19. A graft copolymer according to claim 16, wherein the unsaturated silane is an ethylenically unsaturated alkoxysilane having 5 to 15 carbon atoms.

20. A graft copolymer according to claim 16, wherein the unsaturated silane is selected from the group consisting of methacryloyloxypropyltrialkoxysilane, 3-methacryloyloxypropyldialkoxyalkylsilane, methacryloyloxymethyltrialkoxysilane, (methacryloyloxymethyl)dialkoxyalkylsilane, vinyl dialkoxyalkylsilane and vinyltrialkoxysilane.

21. A graft copolymer according to claim 16, wherein the water-soluble polymer is a copolymer of acrylamidomethylpropanesulphonic acid with a further ethylenically unsaturated monomers.

22. A graft copolymer according to claim 21, wherein the unsaturated monomer is selected from the group consisting of vinyl ether, acrylic acid, methacrylic acid, 2- ethylacrylic acid, 2-propylacrylic acid, vinylacetic acid, crotonic and isocrotonic acid, maleic acid, fumaric acid, itaconic acid, citraconic acid, an amide of citraconic acid, styrenes, vinylphosphonic acid, an ethylenically unsaturated silane and a polyethylenically unsaturated compound.

23. A graft copolymer according to claim 22, wherein the unsaturated monomer is selected from the group consisting of ethylene glycol dimethacrylate, glyceryl dimethacrylate and trimethylolpropane trimethacrylate.

24. A graft copolymer according to claim 16, wherein the component b) contains an acrylamide compound.

25. A graft copolymer according to claim 16, wherein component b) contains N, N-dimethylacrylamide.

26. A graft copolymer according to claim 16, wherein the components a) and b) are in the mass ratio of 10 to 1:1 to 10.

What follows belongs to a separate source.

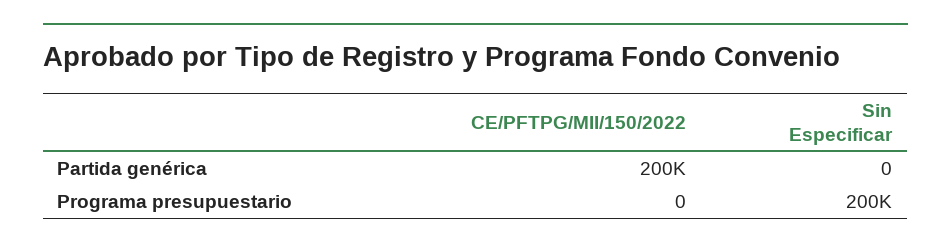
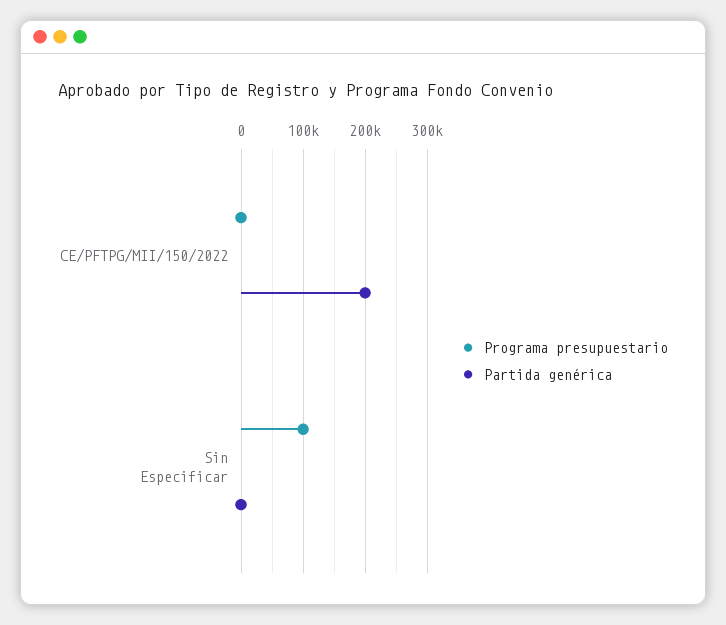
Programa presupuestario, Sin Especificar: 200000 -> 100000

27. A graft copolymer according to claim 16, wherein the component a) is present in an amount of 10 to 90% by weight.

28. A graft copolymer according to claim 16, wherein the component b) is present in an amount of 10 to 90% by weight.

29. A graft copolymer according to claim 16, wherein the graft copolymer a nanocomposite in which the component b) is covalently bonded to the surface of the silica via the silane.

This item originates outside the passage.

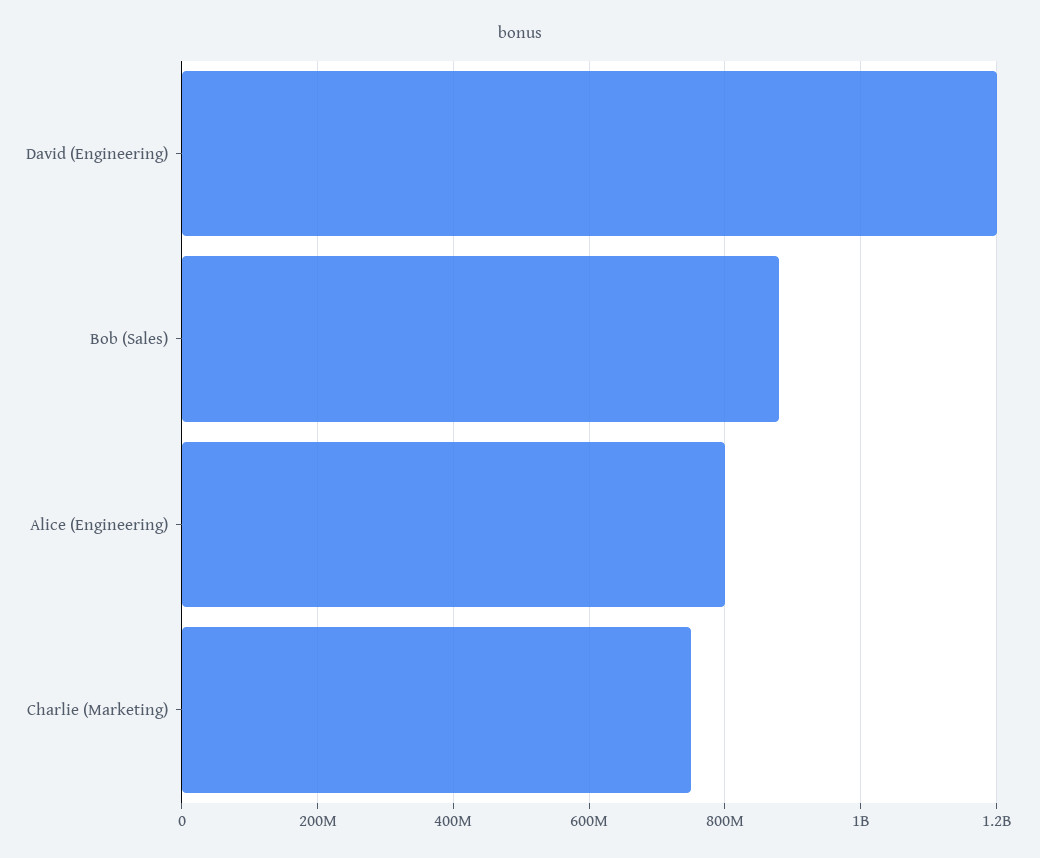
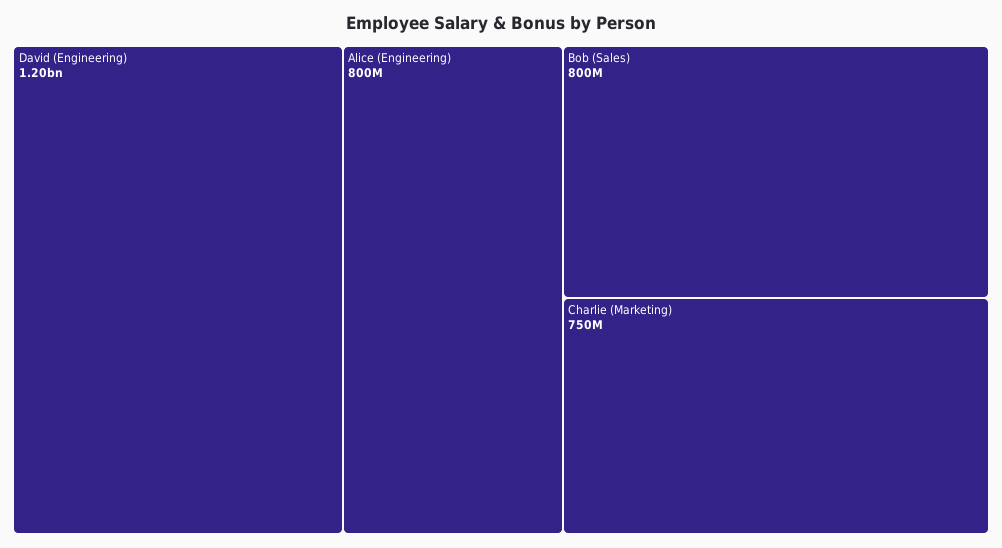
Bob (Sales): 880000000 -> 800000000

30. A graft copolymer according to claim 16, wherein the graft copolymer is a particulate which has an average particle size of between 5 and 2000 nm.

31. A graft copolymer according to claim 16, wherein the graft copolymer is a solid.

32. A composition comprising the graft copolymer of claim 16, in solid form and from 50 to 70% by weight water.

33. The composition of claim 32, wherein the composition is in the form as a gel, a colloid or a suspension.

34. A graft copolymer according to claim 31, wherein the graft copolymer is a powder.

35. A process for the preparation of the graft copolymer according to claim 16, comprising reacting the silica with the unsaturated silane and then grafting the monomers of the component b) containing sulphonic acid onto the silane.

36. A process according to claim 35, wherein the silica and the silane are provided in the molar ratio of 200:1 to 20 in process step a).

37. A process according to claim 35, wherein the reaction step or the grafting step are carried out independently of one another at temperatures of 30 to 100° C.

38. A method comprising adding the graft copolymer according to claim 16 as an additive in a composition for a construction chemistry application and in a composition employed in the development, exploitation or completion of underground mineral oil and natural gas deposits in an amount sufficient to provide a water retentive effect in said composition.